■ **WRITTEN INSTRUCTION**:
Format the lines below, from the line containing "On Wednesday, where" through the end of the records, inclusive, as a JSON list of strings with one string per line, omitting blank lines.

Stored data entries:
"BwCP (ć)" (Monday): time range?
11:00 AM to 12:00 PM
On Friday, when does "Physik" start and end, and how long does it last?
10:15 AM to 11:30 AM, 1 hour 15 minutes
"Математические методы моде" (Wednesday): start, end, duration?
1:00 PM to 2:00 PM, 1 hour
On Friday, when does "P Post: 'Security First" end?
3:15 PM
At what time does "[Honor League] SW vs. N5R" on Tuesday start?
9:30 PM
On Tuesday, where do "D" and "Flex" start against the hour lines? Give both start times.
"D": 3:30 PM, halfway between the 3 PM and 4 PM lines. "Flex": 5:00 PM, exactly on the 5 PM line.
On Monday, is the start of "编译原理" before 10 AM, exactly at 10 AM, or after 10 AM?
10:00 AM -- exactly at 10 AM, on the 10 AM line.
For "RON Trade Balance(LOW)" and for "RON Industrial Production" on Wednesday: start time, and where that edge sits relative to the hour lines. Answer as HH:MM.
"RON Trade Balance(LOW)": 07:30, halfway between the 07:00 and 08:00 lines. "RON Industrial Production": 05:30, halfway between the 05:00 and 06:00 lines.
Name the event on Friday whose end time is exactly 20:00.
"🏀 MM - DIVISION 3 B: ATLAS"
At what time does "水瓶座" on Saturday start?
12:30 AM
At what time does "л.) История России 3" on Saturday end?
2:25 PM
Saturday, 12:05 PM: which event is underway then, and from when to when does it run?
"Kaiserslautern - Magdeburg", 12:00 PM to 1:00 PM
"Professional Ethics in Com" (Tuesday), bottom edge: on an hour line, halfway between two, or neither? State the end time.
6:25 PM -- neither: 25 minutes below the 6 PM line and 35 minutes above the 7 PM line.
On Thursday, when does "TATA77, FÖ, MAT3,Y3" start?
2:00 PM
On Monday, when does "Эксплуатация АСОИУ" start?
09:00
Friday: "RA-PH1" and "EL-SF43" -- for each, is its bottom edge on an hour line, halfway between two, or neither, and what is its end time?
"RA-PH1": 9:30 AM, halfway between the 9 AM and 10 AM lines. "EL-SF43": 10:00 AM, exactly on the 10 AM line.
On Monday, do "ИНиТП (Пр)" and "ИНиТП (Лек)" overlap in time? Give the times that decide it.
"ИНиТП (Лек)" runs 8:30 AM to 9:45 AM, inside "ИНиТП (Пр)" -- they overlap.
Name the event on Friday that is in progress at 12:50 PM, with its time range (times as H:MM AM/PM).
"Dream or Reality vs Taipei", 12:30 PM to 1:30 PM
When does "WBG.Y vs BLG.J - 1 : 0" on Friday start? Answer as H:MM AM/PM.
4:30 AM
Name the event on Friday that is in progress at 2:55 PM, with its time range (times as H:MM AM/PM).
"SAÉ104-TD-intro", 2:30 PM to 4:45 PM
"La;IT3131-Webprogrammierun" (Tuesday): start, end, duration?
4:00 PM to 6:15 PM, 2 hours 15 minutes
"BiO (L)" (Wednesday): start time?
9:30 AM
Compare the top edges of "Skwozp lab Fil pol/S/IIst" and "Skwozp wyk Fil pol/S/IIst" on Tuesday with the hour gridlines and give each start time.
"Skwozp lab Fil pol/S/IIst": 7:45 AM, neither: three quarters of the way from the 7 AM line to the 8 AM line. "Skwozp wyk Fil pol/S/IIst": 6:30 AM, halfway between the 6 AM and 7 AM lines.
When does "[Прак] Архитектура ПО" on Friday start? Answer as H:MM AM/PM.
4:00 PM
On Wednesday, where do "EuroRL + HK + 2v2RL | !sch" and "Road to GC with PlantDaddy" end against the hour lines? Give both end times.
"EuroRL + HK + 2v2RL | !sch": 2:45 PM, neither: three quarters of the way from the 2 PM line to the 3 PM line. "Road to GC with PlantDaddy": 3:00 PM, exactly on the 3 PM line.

■ **TASK OUTPUT**:
[
  "On Wednesday, where do \"EuroRL + HK + 2v2RL | !sch\" and \"Road to GC with PlantDaddy\" end against the hour lines? Give both end times.",
  "\"EuroRL + HK + 2v2RL | !sch\": 2:45 PM, neither: three quarters of the way from the 2 PM line to the 3 PM line. \"Road to GC with PlantDaddy\": 3:00 PM, exactly on the 3 PM line."
]